Put every line of text in the listing below into a JSON array of strings, one string per line and no blank lines. Leave the pictures out of the answer.

• _Data to process_:

++++++++++

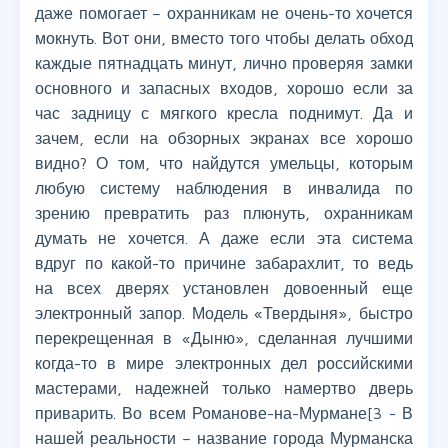
даже помогает – охранникам не очень-то хочется
мокнуть. Вот они, вместо того чтобы делать обход
каждые пятнадцать минут, лично проверяя замки
основного и запасных входов, хорошо если за
час задницу с мягкого кресла поднимут. Да и
зачем, если на обзорных экранах все хорошо
видно? О том, что найдутся умельцы, которым
любую систему наблюдения в инвалида по
зрению превратить раз плюнуть, охранникам
думать не хочется. А даже если эта система
вдруг по какой-то причине забарахлит, то ведь
на всех дверях установлен довоенный еще
электронный запор. Модель «Твердыня», быстро
перекрещенная в «Дыню», сделанная лучшими
когда-то в мире электронных дел российскими
мастерами, надежней только намертво дверь
приварить. Во всем Романове-на-Мурмане[3 - В
нашей реальности – название города Мурманска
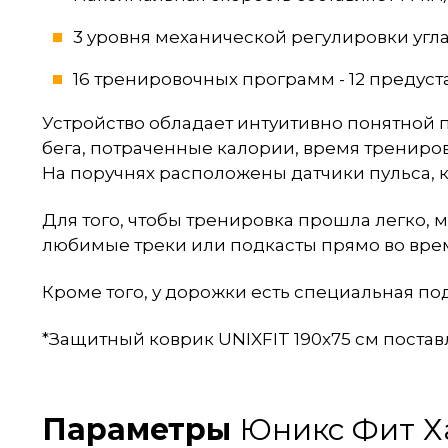
3 уровня механической регулировки угла
16 тренировочных программ - 12 предуст
Устройство обладает интуитивно понятной п
бега, потраченные калории, время трениров
На поручнях расположены датчики пульса, 
Для того, чтобы тренировка прошла легко
любимые треки или подкасты прямо во врем
Кроме того, у дорожки есть специальная по
*Защитный коврик UNIXFIT 190x75 см постав
Параметры
Юникс Фит Ха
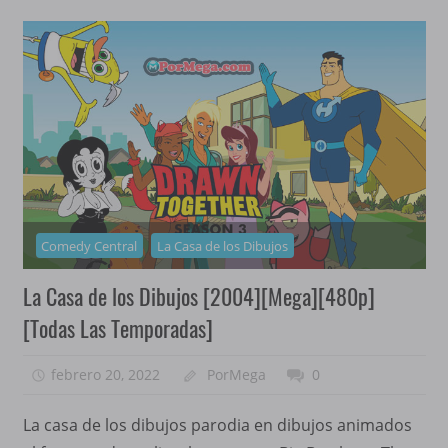
Comedy Central
La Casa de los Dibujos
La Casa de los Dibujos [2004][Mega][480p]
[Todas Las Temporadas]
febrero 20, 2022
PorMega
0
La casa de los dibujos parodia en dibujos animados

++++++++++

• _Answer to this problem_:
[
  "даже помогает – охранникам не очень-то хочется",
  "мокнуть. Вот они, вместо того чтобы делать обход",
  "каждые пятнадцать минут, лично проверяя замки",
  "основного и запасных входов, хорошо если за",
  "час задницу с мягкого кресла поднимут. Да и",
  "зачем, если на обзорных экранах все хорошо",
  "видно? О том, что найдутся умельцы, которым",
  "любую систему наблюдения в инвалида по",
  "зрению превратить раз плюнуть, охранникам",
  "думать не хочется. А даже если эта система",
  "вдруг по какой-то причине забарахлит, то ведь",
  "на всех дверях установлен довоенный еще",
  "электронный запор. Модель «Твердыня», быстро",
  "перекрещенная в «Дыню», сделанная лучшими",
  "когда-то в мире электронных дел российскими",
  "мастерами, надежней только намертво дверь",
  "приварить. Во всем Романове-на-Мурмане[3 - В",
  "нашей реальности – название города Мурманска",
  "3 уровня механической регулировки угла",
  "16 тренировочных программ - 12 предуст",
  "Устройство обладает интуитивно понятной п",
  "бега, потраченные калории, время трениров",
  "На поручнях расположены датчики пульса, ",
  "Для того, чтобы тренировка прошла легко",
  "любимые треки или подкасты прямо во врем",
  "Кроме того, у дорожки есть специальная по",
  "*Защитный коврик UNIXFIT 190x75 см постав",
  "Параметры",
  "Юникс Фит Ха",
  "Comedy Central",
  "La Casa de los Dibujos",
  "La Casa de los Dibujos [2004][Mega][480p]",
  "[Todas Las Temporadas]",
  "febrero 20, 2022",
  "PorMega",
  "0",
  "La casa de los dibujos parodia en dibujos animados"
]